▶ [WHAT THE EXERCISE ASKS]:
Images are to be excluded from the copy, and the records below reproduced word for word.

▶ [Dataset items]:

╔══

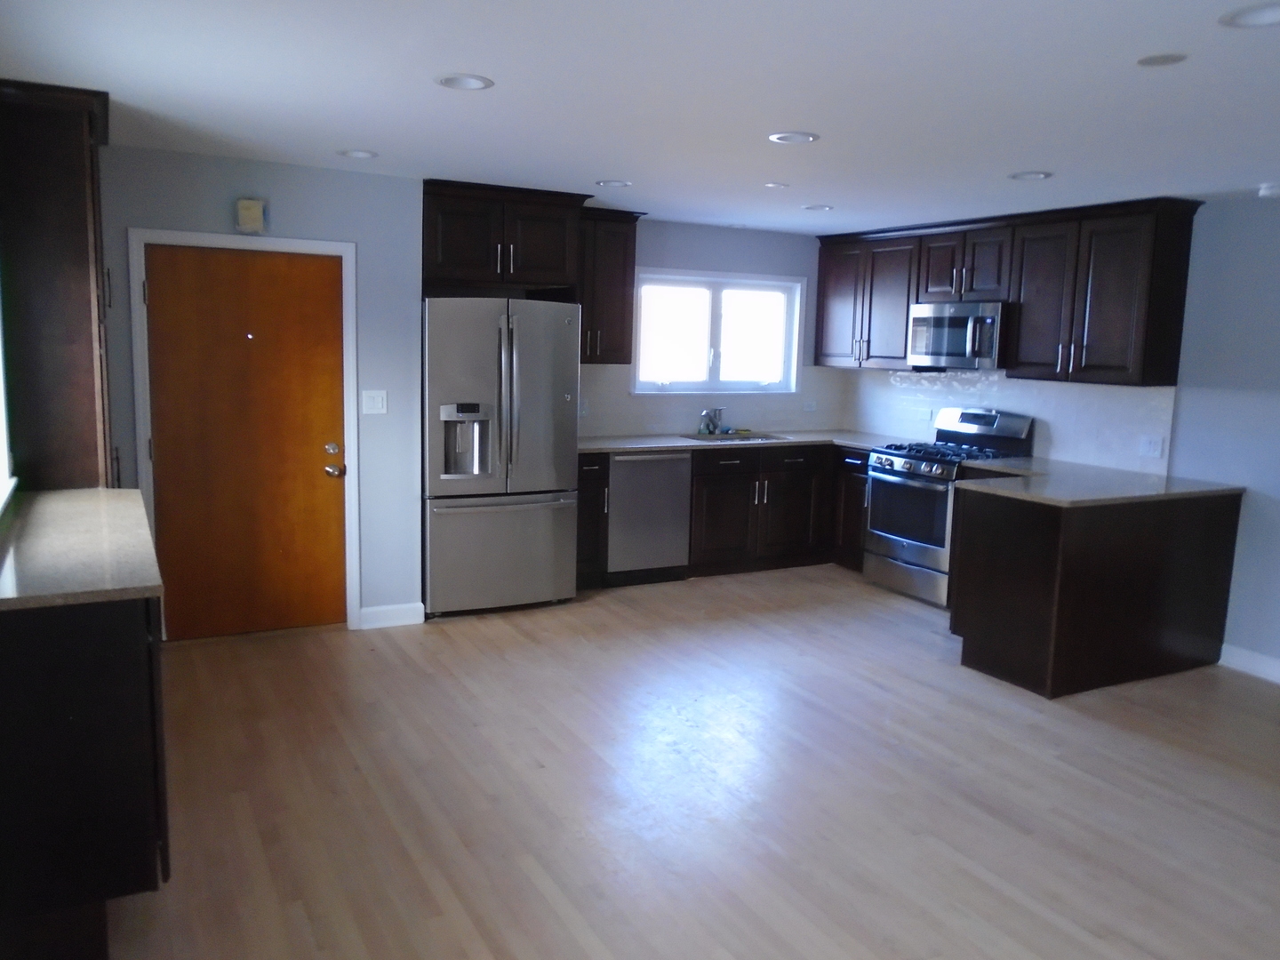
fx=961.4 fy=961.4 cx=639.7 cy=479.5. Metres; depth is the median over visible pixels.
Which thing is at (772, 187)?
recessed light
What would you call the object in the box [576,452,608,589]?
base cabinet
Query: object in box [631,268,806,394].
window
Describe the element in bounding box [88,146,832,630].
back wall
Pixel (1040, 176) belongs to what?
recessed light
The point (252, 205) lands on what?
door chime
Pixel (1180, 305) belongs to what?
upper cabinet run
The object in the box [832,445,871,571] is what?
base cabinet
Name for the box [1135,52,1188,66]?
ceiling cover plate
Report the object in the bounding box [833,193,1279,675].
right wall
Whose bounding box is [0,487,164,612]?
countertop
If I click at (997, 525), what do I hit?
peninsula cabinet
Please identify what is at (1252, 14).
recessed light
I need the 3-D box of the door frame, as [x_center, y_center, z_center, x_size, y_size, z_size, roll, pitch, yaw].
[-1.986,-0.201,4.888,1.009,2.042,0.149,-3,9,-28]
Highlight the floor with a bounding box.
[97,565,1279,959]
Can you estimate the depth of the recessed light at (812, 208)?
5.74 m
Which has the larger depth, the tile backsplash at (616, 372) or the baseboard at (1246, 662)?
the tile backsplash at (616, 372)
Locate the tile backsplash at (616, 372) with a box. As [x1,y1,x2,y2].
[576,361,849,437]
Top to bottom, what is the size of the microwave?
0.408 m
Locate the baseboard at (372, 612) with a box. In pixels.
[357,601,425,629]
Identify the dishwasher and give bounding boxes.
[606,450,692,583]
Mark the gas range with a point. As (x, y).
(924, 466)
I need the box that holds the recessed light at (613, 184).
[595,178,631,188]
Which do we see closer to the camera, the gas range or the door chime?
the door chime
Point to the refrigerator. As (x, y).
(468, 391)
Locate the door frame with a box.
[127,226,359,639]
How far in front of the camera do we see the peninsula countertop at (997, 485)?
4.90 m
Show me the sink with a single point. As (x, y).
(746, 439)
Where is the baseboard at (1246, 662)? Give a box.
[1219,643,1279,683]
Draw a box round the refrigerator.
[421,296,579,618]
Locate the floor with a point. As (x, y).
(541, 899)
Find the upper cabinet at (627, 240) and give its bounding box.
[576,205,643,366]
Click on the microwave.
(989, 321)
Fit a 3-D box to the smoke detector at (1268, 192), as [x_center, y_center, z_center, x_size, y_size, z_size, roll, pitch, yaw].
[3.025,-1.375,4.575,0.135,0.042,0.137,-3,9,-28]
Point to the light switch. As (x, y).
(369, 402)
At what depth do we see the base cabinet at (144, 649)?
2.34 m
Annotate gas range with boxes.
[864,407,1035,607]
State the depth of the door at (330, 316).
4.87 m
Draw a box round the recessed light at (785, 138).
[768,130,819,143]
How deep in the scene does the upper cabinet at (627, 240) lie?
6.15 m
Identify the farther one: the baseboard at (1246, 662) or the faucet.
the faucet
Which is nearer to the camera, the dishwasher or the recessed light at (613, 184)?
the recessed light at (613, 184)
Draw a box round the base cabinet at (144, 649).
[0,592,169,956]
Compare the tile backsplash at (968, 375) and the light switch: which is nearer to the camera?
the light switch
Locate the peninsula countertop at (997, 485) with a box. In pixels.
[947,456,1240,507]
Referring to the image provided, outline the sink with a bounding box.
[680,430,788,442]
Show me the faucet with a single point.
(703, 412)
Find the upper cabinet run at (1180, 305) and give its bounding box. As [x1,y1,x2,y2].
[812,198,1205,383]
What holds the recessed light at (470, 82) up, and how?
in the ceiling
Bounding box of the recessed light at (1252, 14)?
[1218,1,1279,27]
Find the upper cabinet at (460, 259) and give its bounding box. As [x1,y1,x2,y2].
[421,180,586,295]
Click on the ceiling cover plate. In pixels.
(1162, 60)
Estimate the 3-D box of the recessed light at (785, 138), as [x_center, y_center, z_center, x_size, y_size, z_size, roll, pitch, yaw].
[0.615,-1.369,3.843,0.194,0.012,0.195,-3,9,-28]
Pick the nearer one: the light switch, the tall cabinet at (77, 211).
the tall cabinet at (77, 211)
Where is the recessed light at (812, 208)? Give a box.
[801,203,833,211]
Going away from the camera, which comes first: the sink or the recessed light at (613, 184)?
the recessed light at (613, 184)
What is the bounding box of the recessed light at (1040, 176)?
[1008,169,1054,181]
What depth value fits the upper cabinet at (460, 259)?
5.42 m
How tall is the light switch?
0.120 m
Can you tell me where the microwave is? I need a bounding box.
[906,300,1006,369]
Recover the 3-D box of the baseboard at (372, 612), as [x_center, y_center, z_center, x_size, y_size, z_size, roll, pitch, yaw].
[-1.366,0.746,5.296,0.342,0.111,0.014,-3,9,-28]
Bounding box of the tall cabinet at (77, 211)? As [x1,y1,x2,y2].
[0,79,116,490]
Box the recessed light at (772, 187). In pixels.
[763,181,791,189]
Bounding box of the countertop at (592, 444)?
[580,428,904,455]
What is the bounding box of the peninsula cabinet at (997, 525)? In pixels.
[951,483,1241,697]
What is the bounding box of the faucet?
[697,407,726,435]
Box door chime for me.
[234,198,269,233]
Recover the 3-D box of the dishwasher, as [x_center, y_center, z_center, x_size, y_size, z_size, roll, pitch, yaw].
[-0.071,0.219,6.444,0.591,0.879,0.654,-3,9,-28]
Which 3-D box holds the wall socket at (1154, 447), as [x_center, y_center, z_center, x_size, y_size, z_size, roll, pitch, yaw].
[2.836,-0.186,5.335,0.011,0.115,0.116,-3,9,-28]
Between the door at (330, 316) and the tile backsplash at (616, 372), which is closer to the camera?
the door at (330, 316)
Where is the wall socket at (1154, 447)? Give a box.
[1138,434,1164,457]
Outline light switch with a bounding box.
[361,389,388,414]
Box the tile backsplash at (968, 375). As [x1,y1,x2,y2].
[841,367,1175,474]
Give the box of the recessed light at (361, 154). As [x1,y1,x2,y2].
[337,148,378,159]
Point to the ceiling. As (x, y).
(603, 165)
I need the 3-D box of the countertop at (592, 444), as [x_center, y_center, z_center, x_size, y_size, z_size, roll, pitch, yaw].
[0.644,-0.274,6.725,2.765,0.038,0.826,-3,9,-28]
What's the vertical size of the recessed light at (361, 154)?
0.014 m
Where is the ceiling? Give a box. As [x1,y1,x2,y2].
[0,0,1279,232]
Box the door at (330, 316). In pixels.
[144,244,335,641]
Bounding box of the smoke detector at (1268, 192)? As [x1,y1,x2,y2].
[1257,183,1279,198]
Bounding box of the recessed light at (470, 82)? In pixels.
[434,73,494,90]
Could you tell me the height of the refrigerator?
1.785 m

╚══

▶ [THE ANSWER]:
fx=961.4 fy=961.4 cx=639.7 cy=479.5. Metres; depth is the median over visible pixels.
Which thing is at (772, 187)?
recessed light
What would you call the object in the box [576,452,608,589]?
base cabinet
Query: object in box [631,268,806,394].
window
Describe the element in bounding box [88,146,832,630].
back wall
Pixel (1040, 176) belongs to what?
recessed light
The point (252, 205) lands on what?
door chime
Pixel (1180, 305) belongs to what?
upper cabinet run
The object in the box [832,445,871,571] is what?
base cabinet
Name for the box [1135,52,1188,66]?
ceiling cover plate
Report the object in the bounding box [833,193,1279,675].
right wall
Whose bounding box is [0,487,164,612]?
countertop
If I click at (997, 525), what do I hit?
peninsula cabinet
Please identify what is at (1252, 14).
recessed light
I need the 3-D box of the door frame, as [x_center, y_center, z_center, x_size, y_size, z_size, roll, pitch, yaw].
[-1.986,-0.201,4.888,1.009,2.042,0.149,-3,9,-28]
Highlight the floor with a bounding box.
[97,565,1279,959]
Can you estimate the depth of the recessed light at (812, 208)?
5.74 m
Which has the larger depth, the tile backsplash at (616, 372) or the baseboard at (1246, 662)?
the tile backsplash at (616, 372)
Locate the tile backsplash at (616, 372) with a box. As [x1,y1,x2,y2].
[576,361,849,437]
Top to bottom, what is the size of the microwave?
0.408 m
Locate the baseboard at (372, 612) with a box. In pixels.
[357,601,425,629]
Identify the dishwasher and give bounding boxes.
[606,450,692,583]
Mark the gas range with a point. As (x, y).
(924, 466)
I need the box that holds the recessed light at (613, 184).
[595,178,631,188]
Which do we see closer to the camera, the gas range or the door chime?
the door chime
Point to the refrigerator. As (x, y).
(468, 391)
Locate the door frame with a box.
[127,226,359,639]
How far in front of the camera do we see the peninsula countertop at (997, 485)?
4.90 m
Show me the sink with a single point. As (x, y).
(746, 439)
Where is the baseboard at (1246, 662)? Give a box.
[1219,643,1279,683]
Draw a box round the refrigerator.
[421,296,579,618]
Locate the floor with a point. As (x, y).
(541, 899)
Find the upper cabinet at (627, 240) and give its bounding box.
[576,205,643,366]
Click on the microwave.
(989, 321)
Fit a 3-D box to the smoke detector at (1268, 192), as [x_center, y_center, z_center, x_size, y_size, z_size, roll, pitch, yaw].
[3.025,-1.375,4.575,0.135,0.042,0.137,-3,9,-28]
Point to the light switch. As (x, y).
(369, 402)
At what depth do we see the base cabinet at (144, 649)?
2.34 m
Annotate gas range with boxes.
[864,407,1035,607]
State the depth of the door at (330, 316).
4.87 m
Draw a box round the recessed light at (785, 138).
[768,130,819,143]
How deep in the scene does the upper cabinet at (627, 240) lie?
6.15 m
Identify the farther one: the baseboard at (1246, 662) or the faucet.
the faucet
Which is nearer to the camera, the dishwasher or the recessed light at (613, 184)?
the recessed light at (613, 184)
Draw a box round the base cabinet at (144, 649).
[0,592,169,956]
Compare the tile backsplash at (968, 375) and the light switch: which is nearer to the camera?
the light switch
Locate the peninsula countertop at (997, 485) with a box. In pixels.
[947,456,1240,507]
Referring to the image provided, outline the sink with a bounding box.
[680,430,788,442]
Show me the faucet with a single point.
(703, 412)
Find the upper cabinet run at (1180, 305) and give its bounding box. As [x1,y1,x2,y2].
[812,198,1205,383]
What holds the recessed light at (470, 82) up, and how?
in the ceiling
Bounding box of the recessed light at (1252, 14)?
[1218,1,1279,27]
Find the upper cabinet at (460, 259) and give its bounding box. As [x1,y1,x2,y2].
[421,180,586,295]
Click on the ceiling cover plate. In pixels.
(1162, 60)
Estimate the 3-D box of the recessed light at (785, 138), as [x_center, y_center, z_center, x_size, y_size, z_size, roll, pitch, yaw].
[0.615,-1.369,3.843,0.194,0.012,0.195,-3,9,-28]
Pick the nearer one: the light switch, the tall cabinet at (77, 211).
the tall cabinet at (77, 211)
Where is the recessed light at (812, 208)? Give a box.
[801,203,833,211]
Going away from the camera, which comes first: the sink or the recessed light at (613, 184)?
the recessed light at (613, 184)
What is the bounding box of the recessed light at (1040, 176)?
[1008,169,1054,181]
What depth value fits the upper cabinet at (460, 259)?
5.42 m
How tall is the light switch?
0.120 m
Can you tell me where the microwave is? I need a bounding box.
[906,300,1006,369]
Recover the 3-D box of the baseboard at (372, 612), as [x_center, y_center, z_center, x_size, y_size, z_size, roll, pitch, yaw].
[-1.366,0.746,5.296,0.342,0.111,0.014,-3,9,-28]
Bounding box of the tall cabinet at (77, 211)? As [x1,y1,x2,y2].
[0,79,116,490]
Box the recessed light at (772, 187). In pixels.
[763,181,791,189]
Bounding box of the countertop at (592, 444)?
[580,428,904,455]
What is the bounding box of the peninsula cabinet at (997, 525)? In pixels.
[951,483,1241,697]
What is the bounding box of the faucet?
[697,407,726,435]
Box door chime for me.
[234,198,269,233]
Recover the 3-D box of the dishwasher, as [x_center, y_center, z_center, x_size, y_size, z_size, roll, pitch, yaw].
[-0.071,0.219,6.444,0.591,0.879,0.654,-3,9,-28]
Which 3-D box holds the wall socket at (1154, 447), as [x_center, y_center, z_center, x_size, y_size, z_size, roll, pitch, yaw].
[2.836,-0.186,5.335,0.011,0.115,0.116,-3,9,-28]
Between the door at (330, 316) and the tile backsplash at (616, 372), which is closer to the camera?
the door at (330, 316)
Where is the wall socket at (1154, 447)? Give a box.
[1138,434,1164,457]
Outline light switch with a bounding box.
[361,389,388,414]
Box the tile backsplash at (968, 375). As [x1,y1,x2,y2].
[841,367,1175,474]
Give the box of the recessed light at (361, 154). As [x1,y1,x2,y2].
[337,148,378,159]
Point to the ceiling. As (x, y).
(603, 165)
I need the 3-D box of the countertop at (592, 444), as [x_center, y_center, z_center, x_size, y_size, z_size, roll, pitch, yaw].
[0.644,-0.274,6.725,2.765,0.038,0.826,-3,9,-28]
What's the vertical size of the recessed light at (361, 154)?
0.014 m
Where is the ceiling? Give a box. As [x1,y1,x2,y2].
[0,0,1279,232]
Box the door at (330, 316). In pixels.
[144,244,335,641]
Bounding box of the smoke detector at (1268, 192)? As [x1,y1,x2,y2].
[1257,183,1279,198]
Bounding box of the recessed light at (470, 82)? In pixels.
[434,73,494,90]
Could you tell me the height of the refrigerator?
1.785 m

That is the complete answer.